While the challenge for landlords is designing spaces that elevate the experience and communicating what makes them different, brands have an even greater task in determining what it is that happens when they get there.

We won’t give much cause for controversy – or win any prizes for ingenuity – in saying that the way we look at the office has fundamentally changed in a short period of time.

Beyond hybrid working, the screen-sized window many of us opened into our colleagues’ living spaces has challenged conventions from dress codes to childcare during work.7

The truth for many businesses is that, while life has inevitably settled into some form of the oft referenced ‘new normal’, there is still much thinking to be done around what this really means long term.

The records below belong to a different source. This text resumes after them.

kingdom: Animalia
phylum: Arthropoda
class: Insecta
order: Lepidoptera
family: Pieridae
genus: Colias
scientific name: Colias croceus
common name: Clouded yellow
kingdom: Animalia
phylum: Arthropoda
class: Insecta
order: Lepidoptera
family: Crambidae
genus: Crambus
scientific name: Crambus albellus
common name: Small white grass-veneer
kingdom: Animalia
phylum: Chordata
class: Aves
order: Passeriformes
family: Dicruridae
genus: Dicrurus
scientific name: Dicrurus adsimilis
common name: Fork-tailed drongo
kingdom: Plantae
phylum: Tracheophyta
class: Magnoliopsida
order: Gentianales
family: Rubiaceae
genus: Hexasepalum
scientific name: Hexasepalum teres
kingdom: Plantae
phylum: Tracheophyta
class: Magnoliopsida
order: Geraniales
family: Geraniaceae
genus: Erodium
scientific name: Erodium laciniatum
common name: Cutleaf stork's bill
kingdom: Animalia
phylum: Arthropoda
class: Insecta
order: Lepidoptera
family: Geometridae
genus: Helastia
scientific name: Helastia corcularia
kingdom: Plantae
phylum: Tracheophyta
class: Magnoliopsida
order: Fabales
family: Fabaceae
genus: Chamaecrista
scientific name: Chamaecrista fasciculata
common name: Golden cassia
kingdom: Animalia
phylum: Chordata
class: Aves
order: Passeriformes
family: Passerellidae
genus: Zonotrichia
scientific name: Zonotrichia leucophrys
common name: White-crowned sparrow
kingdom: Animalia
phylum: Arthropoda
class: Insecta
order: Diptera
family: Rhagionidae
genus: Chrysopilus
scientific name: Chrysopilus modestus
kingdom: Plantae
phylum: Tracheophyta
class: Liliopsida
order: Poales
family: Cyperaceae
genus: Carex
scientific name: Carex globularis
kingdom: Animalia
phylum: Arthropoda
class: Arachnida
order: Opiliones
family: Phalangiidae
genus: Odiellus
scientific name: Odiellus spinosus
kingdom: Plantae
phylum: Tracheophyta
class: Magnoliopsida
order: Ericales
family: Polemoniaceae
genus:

The truly disquieting revelation is that this could all change substantially again. The metaverse may be an intangible Silicon Valley phenomenon right now, but having already experienced one jolting paradigm shift, those dismissing its rise will likely be fewer in number.8

So what can brand do to make sense of all this? Used properly, brand is a vital organising principle that shapes experiences and creates certainty – not only for your customers, but in this case crucially for your own people.

If your principles, values and behaviours allow you to envisage how your culture functions in a variety of possible realities, your brand is doing its job in providing continuity and clarity. If they do not, it may be time to reevaluate.

Credit: Annie Spratt on Unsplash

Being Intentional

Do you need an office, or do you just need a space?

The concept of agile workspaces is nothing new, although interest in them is on the up.9 But going beyond the idea of being able to repurpose your office to say, host an offsite or
a client workshop, could brands rethink and reshape what their space is actually for?

After all, if your business is all about relationships, or creativity, does it make sense for the space your company calls home to be based around a set of desks? Maybe what you really need to inhabit is an incredible coffee shop, or an artist’s studio, or a theatre.

We’re not here to reject pragmatism entirely. We’re here to be honest about what your people can do better in person, in a shared space, than remotely. And what new heights your business can reach as a result. 

Do you need an office, or do you just need a space?